フードコートのざわめきの中、俺は紙コップのストローをくわえながら、向かいの席にいる友人のケイタに切り出した。

「友達がバンドやっててさあ。今度ライブをやるって言ってて、で、その運営をするんだけど」

ケイタはポテトをつまみながら、気のない返事をする。

「そうなんだ」

俺は身を乗り出した。

「お前、そのライブの警備やってくんない?」

ケイタの手が止まった。

「警備?そんな身内のライブの警備なんていらんだろ。どの規模のやつ?」

「学校が体育館貸してくれててさ。そこに……十五人くらい客が来る」

「少ねえ…いらねえって警備」

俺は気にせず続ける。

「まあまあ。体育館って正門から入り口があって、で、横に三つずつ出入り口があるじゃん」

「うん」

「出入り口が計七つあるんだけど、もう六つは地元の子供達がやってくれることになってるのね」

「はあ」

「どうしてももう一人子供が集まらなくてさ。
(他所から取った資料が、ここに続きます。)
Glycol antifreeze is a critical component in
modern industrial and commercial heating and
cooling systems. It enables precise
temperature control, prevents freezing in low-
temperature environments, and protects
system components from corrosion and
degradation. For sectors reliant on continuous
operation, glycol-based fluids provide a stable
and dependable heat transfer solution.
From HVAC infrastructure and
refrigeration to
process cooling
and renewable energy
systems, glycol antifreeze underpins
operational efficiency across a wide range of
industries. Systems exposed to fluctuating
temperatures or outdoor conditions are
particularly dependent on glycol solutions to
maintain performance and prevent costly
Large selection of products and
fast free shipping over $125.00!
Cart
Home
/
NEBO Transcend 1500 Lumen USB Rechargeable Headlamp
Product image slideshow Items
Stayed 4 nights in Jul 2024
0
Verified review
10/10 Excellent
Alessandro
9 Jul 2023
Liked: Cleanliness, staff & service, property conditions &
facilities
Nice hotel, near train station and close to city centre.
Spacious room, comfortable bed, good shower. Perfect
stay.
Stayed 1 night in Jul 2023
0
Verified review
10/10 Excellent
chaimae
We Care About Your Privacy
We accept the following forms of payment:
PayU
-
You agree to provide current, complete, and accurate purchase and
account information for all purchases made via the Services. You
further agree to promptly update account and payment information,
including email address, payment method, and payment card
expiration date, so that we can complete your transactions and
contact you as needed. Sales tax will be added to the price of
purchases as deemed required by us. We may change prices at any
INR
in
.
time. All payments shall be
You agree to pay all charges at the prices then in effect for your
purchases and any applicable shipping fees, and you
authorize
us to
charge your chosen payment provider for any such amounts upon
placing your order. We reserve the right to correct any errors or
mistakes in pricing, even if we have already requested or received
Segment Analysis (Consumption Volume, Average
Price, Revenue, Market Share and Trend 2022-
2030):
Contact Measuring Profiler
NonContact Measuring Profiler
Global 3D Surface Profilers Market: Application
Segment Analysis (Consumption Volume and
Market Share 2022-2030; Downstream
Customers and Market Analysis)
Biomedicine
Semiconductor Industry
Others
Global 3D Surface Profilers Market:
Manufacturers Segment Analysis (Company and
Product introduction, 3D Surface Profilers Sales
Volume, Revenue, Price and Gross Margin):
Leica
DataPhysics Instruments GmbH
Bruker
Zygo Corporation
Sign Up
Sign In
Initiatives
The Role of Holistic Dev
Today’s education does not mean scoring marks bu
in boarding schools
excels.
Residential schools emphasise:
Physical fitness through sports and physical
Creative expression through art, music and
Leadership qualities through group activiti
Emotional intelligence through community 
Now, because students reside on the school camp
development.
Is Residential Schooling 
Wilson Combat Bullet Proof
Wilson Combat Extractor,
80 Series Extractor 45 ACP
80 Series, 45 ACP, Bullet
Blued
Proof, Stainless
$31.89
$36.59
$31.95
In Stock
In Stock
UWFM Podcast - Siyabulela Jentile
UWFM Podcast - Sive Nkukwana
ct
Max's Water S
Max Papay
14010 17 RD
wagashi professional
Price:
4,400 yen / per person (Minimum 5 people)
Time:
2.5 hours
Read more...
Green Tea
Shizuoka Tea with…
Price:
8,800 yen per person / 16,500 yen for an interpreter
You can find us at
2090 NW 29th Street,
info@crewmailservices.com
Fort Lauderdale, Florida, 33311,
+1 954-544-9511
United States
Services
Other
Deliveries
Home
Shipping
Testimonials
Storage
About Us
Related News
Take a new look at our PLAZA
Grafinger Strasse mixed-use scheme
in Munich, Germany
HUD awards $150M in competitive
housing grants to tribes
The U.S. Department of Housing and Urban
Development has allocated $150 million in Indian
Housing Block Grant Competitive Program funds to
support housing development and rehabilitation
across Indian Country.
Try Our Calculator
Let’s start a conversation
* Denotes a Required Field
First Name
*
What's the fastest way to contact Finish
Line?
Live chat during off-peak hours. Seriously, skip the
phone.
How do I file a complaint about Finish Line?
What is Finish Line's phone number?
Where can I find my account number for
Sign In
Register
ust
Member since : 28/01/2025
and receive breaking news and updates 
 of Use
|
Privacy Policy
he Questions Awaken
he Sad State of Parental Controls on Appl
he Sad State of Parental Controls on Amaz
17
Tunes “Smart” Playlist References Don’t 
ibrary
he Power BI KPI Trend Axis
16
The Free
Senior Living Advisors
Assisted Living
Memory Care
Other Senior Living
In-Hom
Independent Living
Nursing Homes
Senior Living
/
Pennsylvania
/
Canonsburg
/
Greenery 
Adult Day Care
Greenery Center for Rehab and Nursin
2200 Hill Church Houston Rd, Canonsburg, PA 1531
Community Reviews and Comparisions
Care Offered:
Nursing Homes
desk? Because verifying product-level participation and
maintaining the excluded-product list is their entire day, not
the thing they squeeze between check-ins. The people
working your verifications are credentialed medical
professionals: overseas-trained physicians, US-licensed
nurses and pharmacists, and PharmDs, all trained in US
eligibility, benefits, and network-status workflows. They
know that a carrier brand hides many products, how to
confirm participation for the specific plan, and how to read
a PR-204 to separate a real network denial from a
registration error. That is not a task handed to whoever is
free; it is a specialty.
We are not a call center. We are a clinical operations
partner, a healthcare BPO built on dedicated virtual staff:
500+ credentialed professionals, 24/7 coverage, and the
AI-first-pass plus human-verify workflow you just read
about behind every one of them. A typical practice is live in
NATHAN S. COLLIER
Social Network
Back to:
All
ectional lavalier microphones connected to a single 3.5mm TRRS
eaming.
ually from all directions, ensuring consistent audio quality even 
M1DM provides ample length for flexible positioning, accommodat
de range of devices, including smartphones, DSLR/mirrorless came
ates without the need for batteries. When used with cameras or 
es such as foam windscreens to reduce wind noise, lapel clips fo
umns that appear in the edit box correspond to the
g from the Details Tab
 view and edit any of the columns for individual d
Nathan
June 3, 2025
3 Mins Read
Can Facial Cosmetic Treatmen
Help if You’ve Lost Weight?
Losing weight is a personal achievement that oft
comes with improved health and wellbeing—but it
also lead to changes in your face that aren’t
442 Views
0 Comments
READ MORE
お前、どうしてもやってくれねえかな」

ケイタはテーブルに肘をつき、俺を睨む。

「なんで俺が子供に混ざって体育館守らないといけないんだよ」

「バンドは九時入り、警備は六時入りな」

「早すぎる」

「ちゃんと正門守らせてやるから」

「いらねーよ」

「ボーカルのトークパートがあってさ。そこで『今日この子達が守ってくれてまーす』って呼び込むから、そしたら走って前出てきて」

ケイタは頭を抱えた。

「そこが一番恥ずかしいだろ。警備横並びさせられて、俺だけでかいんだから」

俺はにやりと笑う。

「じゃあ頼むね」

「絶対やらねー」

フードコートのざわめきの中、ケイタの沈んだ声がそこに重く溶け込んだ。